TASK INSTRUCTIONS. Each entry is to be transcribed exactly, with nothing added or dropped.

ENTRIES SUPPLIED.
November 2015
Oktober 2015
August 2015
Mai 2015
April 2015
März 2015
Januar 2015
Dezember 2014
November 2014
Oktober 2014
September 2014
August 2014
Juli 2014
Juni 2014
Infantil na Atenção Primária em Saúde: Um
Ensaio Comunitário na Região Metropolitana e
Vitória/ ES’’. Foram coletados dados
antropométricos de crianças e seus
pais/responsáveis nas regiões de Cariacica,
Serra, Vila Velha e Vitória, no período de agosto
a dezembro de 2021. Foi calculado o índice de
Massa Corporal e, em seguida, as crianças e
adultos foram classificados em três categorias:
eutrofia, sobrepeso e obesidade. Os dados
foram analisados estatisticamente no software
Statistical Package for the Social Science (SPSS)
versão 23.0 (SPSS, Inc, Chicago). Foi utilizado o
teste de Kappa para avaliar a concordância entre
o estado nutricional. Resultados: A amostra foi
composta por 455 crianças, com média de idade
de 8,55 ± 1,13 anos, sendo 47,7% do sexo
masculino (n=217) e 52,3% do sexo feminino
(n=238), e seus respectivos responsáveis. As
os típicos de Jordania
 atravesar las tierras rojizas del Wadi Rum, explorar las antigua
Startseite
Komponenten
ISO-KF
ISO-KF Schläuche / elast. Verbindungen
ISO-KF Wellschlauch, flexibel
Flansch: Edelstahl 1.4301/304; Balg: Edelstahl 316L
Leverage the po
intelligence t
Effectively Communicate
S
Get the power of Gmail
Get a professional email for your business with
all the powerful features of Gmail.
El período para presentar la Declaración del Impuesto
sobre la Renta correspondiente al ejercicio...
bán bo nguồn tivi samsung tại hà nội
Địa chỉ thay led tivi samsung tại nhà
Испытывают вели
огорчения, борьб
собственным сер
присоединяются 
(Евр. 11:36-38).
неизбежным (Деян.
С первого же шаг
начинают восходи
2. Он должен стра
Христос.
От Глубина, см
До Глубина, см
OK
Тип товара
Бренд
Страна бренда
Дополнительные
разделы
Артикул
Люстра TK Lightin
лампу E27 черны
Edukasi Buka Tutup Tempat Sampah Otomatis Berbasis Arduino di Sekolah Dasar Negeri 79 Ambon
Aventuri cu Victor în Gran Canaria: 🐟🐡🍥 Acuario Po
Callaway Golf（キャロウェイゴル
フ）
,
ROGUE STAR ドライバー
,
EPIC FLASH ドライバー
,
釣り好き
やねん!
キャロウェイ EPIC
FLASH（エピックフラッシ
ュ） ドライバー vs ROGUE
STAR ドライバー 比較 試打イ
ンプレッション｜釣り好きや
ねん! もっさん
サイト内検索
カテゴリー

ANSWER BOX.
November 2015
Oktober 2015
August 2015
Mai 2015
April 2015
März 2015
Januar 2015
Dezember 2014
November 2014
Oktober 2014
September 2014
August 2014
Juli 2014
Juni 2014
Infantil na Atenção Primária em Saúde: Um
Ensaio Comunitário na Região Metropolitana e
Vitória/ ES’’. Foram coletados dados
antropométricos de crianças e seus
pais/responsáveis nas regiões de Cariacica,
Serra, Vila Velha e Vitória, no período de agosto
a dezembro de 2021. Foi calculado o índice de
Massa Corporal e, em seguida, as crianças e
adultos foram classificados em três categorias:
eutrofia, sobrepeso e obesidade. Os dados
foram analisados estatisticamente no software
Statistical Package for the Social Science (SPSS)
versão 23.0 (SPSS, Inc, Chicago). Foi utilizado o
teste de Kappa para avaliar a concordância entre
o estado nutricional. Resultados: A amostra foi
composta por 455 crianças, com média de idade
de 8,55 ± 1,13 anos, sendo 47,7% do sexo
masculino (n=217) e 52,3% do sexo feminino
(n=238), e seus respectivos responsáveis. As
os típicos de Jordania
 atravesar las tierras rojizas del Wadi Rum, explorar las antigua
Startseite
Komponenten
ISO-KF
ISO-KF Schläuche / elast. Verbindungen
ISO-KF Wellschlauch, flexibel
Flansch: Edelstahl 1.4301/304; Balg: Edelstahl 316L
Leverage the po
intelligence t
Effectively Communicate
S
Get the power of Gmail
Get a professional email for your business with
all the powerful features of Gmail.
El período para presentar la Declaración del Impuesto
sobre la Renta correspondiente al ejercicio...
bán bo nguồn tivi samsung tại hà nội
Địa chỉ thay led tivi samsung tại nhà
Испытывают вели
огорчения, борьб
собственным сер
присоединяются 
(Евр. 11:36-38).
неизбежным (Деян.
С первого же шаг
начинают восходи
2. Он должен стра
Христос.
От Глубина, см
До Глубина, см
OK
Тип товара
Бренд
Страна бренда
Дополнительные
разделы
Артикул
Люстра TK Lightin
лампу E27 черны
Edukasi Buka Tutup Tempat Sampah Otomatis Berbasis Arduino di Sekolah Dasar Negeri 79 Ambon
Aventuri cu Victor în Gran Canaria: 🐟🐡🍥 Acuario Po
Callaway Golf（キャロウェイゴル
フ）
,
ROGUE STAR ドライバー
,
EPIC FLASH ドライバー
,
釣り好き
やねん!
キャロウェイ EPIC
FLASH（エピックフラッシ
ュ） ドライバー vs ROGUE
STAR ドライバー 比較 試打イ
ンプレッション｜釣り好きや
ねん! もっさん
サイト内検索
カテゴリー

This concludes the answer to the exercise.